Property owners concerned about FEMA flood maps



Wednesday, August 27, 2008 9:41 AM CDT


Warren County officials are concerned about property lines involving levees in Warren, Montgomery and Gasconade counties.

The Federal Emergency Management Agency has been updating flood maps for those counties and Franklin County with the Map Modernization Program, funded through a $5 billion congressional earmark in 2003.

The floodplain lines are not correct on some of the maps, including that for Montgomery County, said Warren County Southern District Commissioner Randy Lewis."They're including the levees as part of the floodway, so FEMA is showing ownership of the levees," he said.

Typically, the levees are privately owned, most often by farmers in rural areas, and are maintained by levee districts.

A floodway typically is a low-lying area where floodwaters are likely to go during a flood.

The floodway designation on a map stops on the water side of the levee where the designation for the floodplain begins. The new maps show the floodway designation extending to the land side of the levee, Lewis said.

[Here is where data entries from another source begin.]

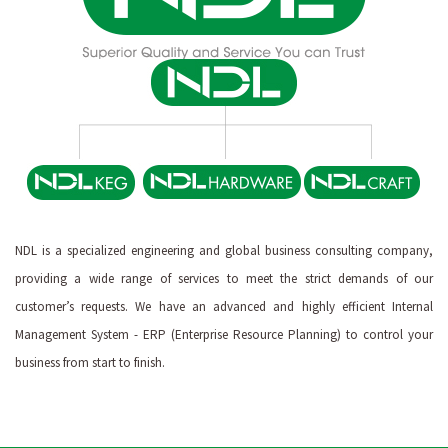
NDL is a specialized engineering and global business consulting company,
providing a wide range of services to meet the strict demands of our
customer’s requests. We have an advanced and highly efficient Internal
Management System - ERP (Enterprise Resource Planning) to control your
business from start to finish.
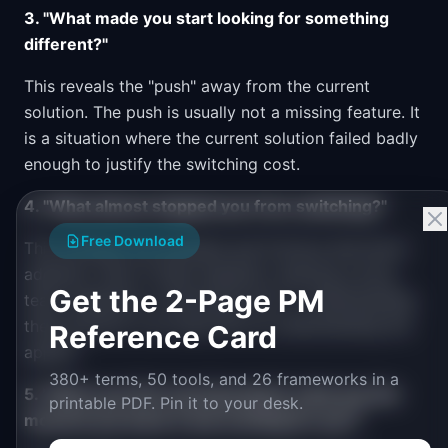
3. "What made you start looking for something
different?"
This reveals the "push" away from the current
solution. The push is usually not a missing feature. It
is a situation where the current solution failed badly
enough to justify the switching cost.
4. "What almost stopped you from switching?"
Free Download
This surfaces the anxieties and frictions that block
adoption. Fear of data migration, learning curves,
Get the 2-Page PM
team resistance, contractual lock-in. Understanding
these barriers is as important as understanding the
Reference Card
appeal.
380+ terms, 50 tools, and 26 frameworks in a
5. "When you first used [product], what was the
printable PDF. Pin it to your desk.
moment you knew it was working for you?"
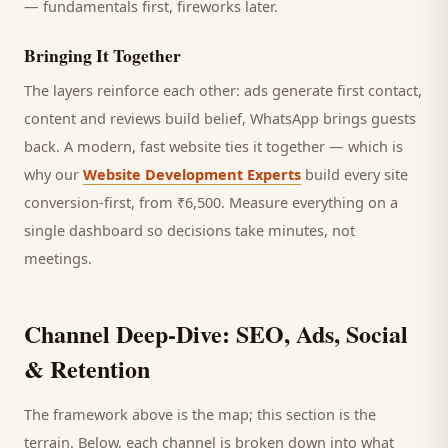
— fundamentals first, fireworks later.
Bringing It Together
The layers reinforce each other: ads generate first contact,
content and reviews build belief, WhatsApp brings
guests
back. A modern, fast website ties it together — which is
why our
Website Development Experts
build every site
conversion-first, from ₹6,500. Measure everything on a
single dashboard so decisions take minutes, not
meetings.
Channel Deep-Dive: SEO, Ads, Social
& Retention
The framework above is the map; this section is the
terrain. Below, each channel is broken down into what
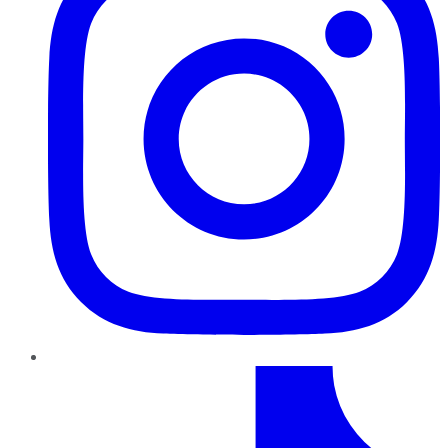
TikTok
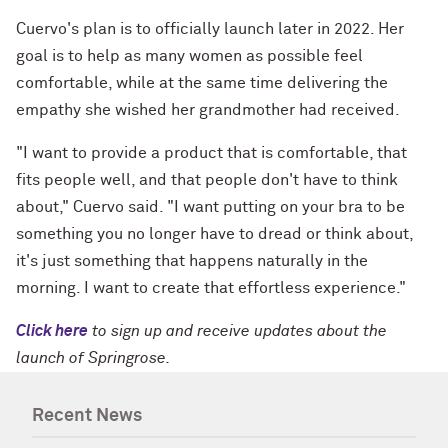
Cuervo's plan is to officially launch later in 2022. Her
goal is to help as many women as possible feel
comfortable, while at the same time delivering the
empathy she wished her grandmother had received.
"I want to provide a product that is comfortable, that
fits people well, and that people don't have to think
about," Cuervo said. "I want putting on your bra to be
something you no longer have to dread or think about,
it's just something that happens naturally in the
morning. I want to create that effortless experience."
Click here
to sign up and receive updates about the
launch of Springrose.
Recent News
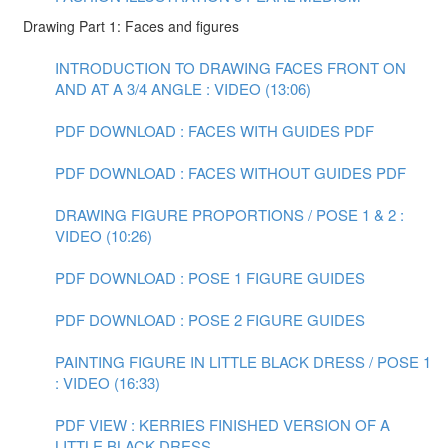
Drawing Part 1: Faces and figures
INTRODUCTION TO DRAWING FACES FRONT ON
AND AT A 3/4 ANGLE : VIDEO (13:06)
PDF DOWNLOAD : FACES WITH GUIDES PDF
PDF DOWNLOAD : FACES WITHOUT GUIDES PDF
DRAWING FIGURE PROPORTIONS / POSE 1 & 2 :
VIDEO (10:26)
PDF DOWNLOAD : POSE 1 FIGURE GUIDES
PDF DOWNLOAD : POSE 2 FIGURE GUIDES
PAINTING FIGURE IN LITTLE BLACK DRESS / POSE 1
: VIDEO (16:33)
PDF VIEW : KERRIES FINISHED VERSION OF A
LITTLE BLACK DRESS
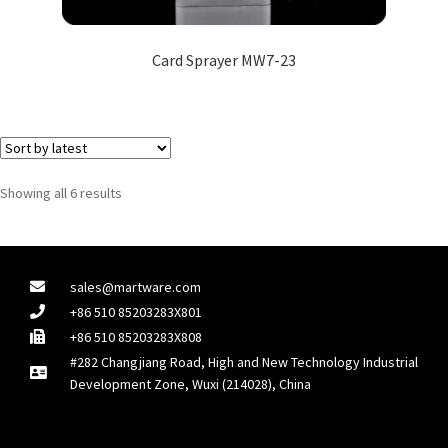
Card Sprayer MW7-23
Showing all 6 results
sales@martware.com
+86 510 85203283X801
+86 510 85203283X808
#282 Changjiang Road, High and New Technology Industrial
Development Zone, Wuxi (214028), China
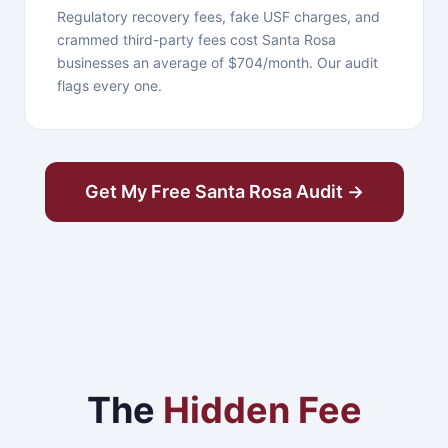
Regulatory recovery fees, fake USF charges, and
crammed third-party fees cost Santa Rosa
businesses an average of $704/month. Our audit
flags every one.
Get My Free Santa Rosa Audit →
The
Hidden Fee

"Of course, property rights are being threatened," Lewis said.

An official with FEMA disagreed, saying the new maps have nothing to do with property rights.

"The map has no bearing on who owns what," said Melissa Janssen, risk analysis branch chief in FEMA's Kansas City office.

In addition to questions about property rights, Maurice Glosemeyer worries that additional FEMA regulations might come with the boundary change. Glosemeyer is a board member for the Tri-County Levee District.

"If they go to the inside of them, they can pretty much well dictate what we do and the levee board will be gone," he said.

He also raised concerns about the added time it could take to address FEMA's regulations for levees in addition to regulations of the Environment Protection Agency, Army Corps of Engineers and U.S. Fish and Wildlife.

"We'd have to jump through another set of hoops to get it repaired," he said.

Janssen disagreed, saying, "The levy maintenance and who pays for maintenance is going to have to be up to the levee district itself. It has nothing to do with maps."

She said the new maps only list levees that provide protection against a 1 percent chance flood, more commonly known as a 100-year flood.

"It's not the type of levee that we would be concerned with, and we would only be concerned with a levee that would offer protection against a 1 percent chance flood," she said.

Levees of this type aren't even designated on FEMA's new maps, Janssen said. With new imaging technology, they might be visible, but they're not labeled, she said.

Warren County farmer Gerald Engemann doesn't want anything to do with FEMA. He called the situation "absolutely unreal."

He and his brother farm 1,500 of the 11,000 acres in the Tri-County Levee District.

"We take care of our levees," he said. "We don't want to jump through FEMA's hoops when we need to make repairs. They need to leave it the way it is, and what gives them any right to change it?"